Унте дотягивается до брошенной на подоконник книги — четвертый раз сегодня принимается читать, но даже страницу не одолел.

— Все дрыхнешь? — спрашивает Салюте, просунув голову в дверь кухни. — Уже за полдень. Пора мне на ферму свиней кормить.

«Мог бы помочь, но она обязательно отрубит: не надо».

— А свою скотину не забыла?

IV

Когда колхоз построил баню, а Робертасу Марме предложили место банщика, он и перебрался сюда, заняв тесную каморку, расположенную рядом с комнатой для переодевания.

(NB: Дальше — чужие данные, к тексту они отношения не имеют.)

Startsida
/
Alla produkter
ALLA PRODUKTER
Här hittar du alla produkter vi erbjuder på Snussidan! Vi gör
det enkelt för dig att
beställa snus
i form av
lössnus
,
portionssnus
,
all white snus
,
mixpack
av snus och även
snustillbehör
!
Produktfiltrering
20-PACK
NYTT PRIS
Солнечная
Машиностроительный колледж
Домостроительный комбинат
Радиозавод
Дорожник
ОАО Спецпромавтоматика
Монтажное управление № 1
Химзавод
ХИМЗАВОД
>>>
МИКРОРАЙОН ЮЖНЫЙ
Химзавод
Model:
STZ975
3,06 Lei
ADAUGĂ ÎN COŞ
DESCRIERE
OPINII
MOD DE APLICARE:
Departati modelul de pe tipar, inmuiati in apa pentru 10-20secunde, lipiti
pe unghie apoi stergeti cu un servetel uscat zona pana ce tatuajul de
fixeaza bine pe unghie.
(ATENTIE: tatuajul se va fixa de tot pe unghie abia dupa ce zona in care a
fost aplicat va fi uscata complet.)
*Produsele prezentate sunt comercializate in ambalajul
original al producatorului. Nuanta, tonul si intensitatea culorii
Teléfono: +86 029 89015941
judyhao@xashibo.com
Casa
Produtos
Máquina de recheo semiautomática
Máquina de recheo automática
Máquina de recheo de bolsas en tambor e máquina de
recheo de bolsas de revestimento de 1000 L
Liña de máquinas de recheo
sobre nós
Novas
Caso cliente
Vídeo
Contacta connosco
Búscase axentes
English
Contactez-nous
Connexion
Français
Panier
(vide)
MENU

Марма придвинул к стене широкую лавку, на которой спал, поставил под единственным оконцем небольшой четырехугольный стол, в угол задвинул платяной шкаф, а между ним и дверьми втиснул книжную этажерку, повесил на стену две-три репродукции неизвестных художников и фотографию женщины, но фотографию вскоре снял и сунул в фанерный ящичек, предназначенный для хранения разных документов. Там же пылилась толстая тетрадь с густо исписанными страницами. Другую такую же тетрадь, исписанную наполовину, Марма прятал на этажерке за книгами.

Время от времени, улучив свободную минутку, Марма вытаскивал свою тетрадь и записывал все, что, по его убеждению, было достойно внимания истории. Потом ставил на стол круглое зеркальце, смотрелся в него, строя всякие рожицы, и тихо разговаривал со своим отражением. Неужто это ты, Робертас Марма? Тот самый, пышущий здоровьем молодой человек, дурачивший почти тридцать лет тому назад в дягимайской школе ребят, учивший их ложной мудрости? Когда ты летал на своем велосипеде по деревне, все девки пялили на тебя глаза. В какой двор ни завернешь, тут же бросаются к тебе и любезно просят в избу, к столу. Окажите любезность, господин учитель, садитесь, ешьте, пейте, не гнушайтесь, уважьте, пожалуйста. Как же, Робертас Марма фигурой был. А нынче? Ноль без палочки! Пустое место! Те, кто когда-то лебезили перед ним, нынче не стесняются и прикрикнуть, и обругать, ежели в бане горячей воды не хватает или веники облезлые. Иной даже по фамилии не назовет. Робертас Марма? А, это тот, который колхозную баню топит. Банщик! Какой-то языкастый дурак прозвал его так, прозвище как банный лист и прилипло. Да, Робертас Банщик (ха, ха, ха!), скрутила тебя жизнь в бараний рог. Эх, был бы поумней, смылся бы из родных мест, где друг друга закладывают, и жил бы себе где-нибудь в Америке. Собственный автомобиль, собственный дом, благородная компания. Глядишь, и всплыл бы, не зачах, пробился, там и не такие олухи припеваючи живут.

— Надо было махнуть через границу, когда русские к Литве подходили. И махнул бы, если бы не ты, Йоне. Отговорила, слезами отмолила, а потом ничего другого не оставалось, как в лес податься. Комедия, да и только.

— Мог пойти в армию, как все люди. Но тебя в лес потянуло, глупая ты тварь. Не хватило ума, не подумал, что сам увязнешь и меня с детишками под монастырь…

— А ты меня заложила, потаскуха старая, только бы шкуру свою спасти.

V

В предбаннике шумно. Вместе с густыми клубами пара, хлынувшими в раздевалку, только что туда ввалилась орава тех, кто попарился всласть. Нетерпеливые мужики толкутся возле вешалки, продолжают начатые на полках тары-бары. В тусклом свете лампочки, еще более приглушенном мельтешащими тенями, мелькают руки, натягивающие на мокрые тела рубашки, светятся зады, ноги, пытающиеся попасть в штанины.

— Ух, здорово! Все причиндалы взопрели.

— Гляди, как бы они у тебя по дороге домой не отвалились. Цего доброго, есе потеряесь.

— А тебе-то что за печаль? Баба твоя найдет и небось обрадуется.

— Поцему обрадуется? Цто — разве узе одалзивать пора?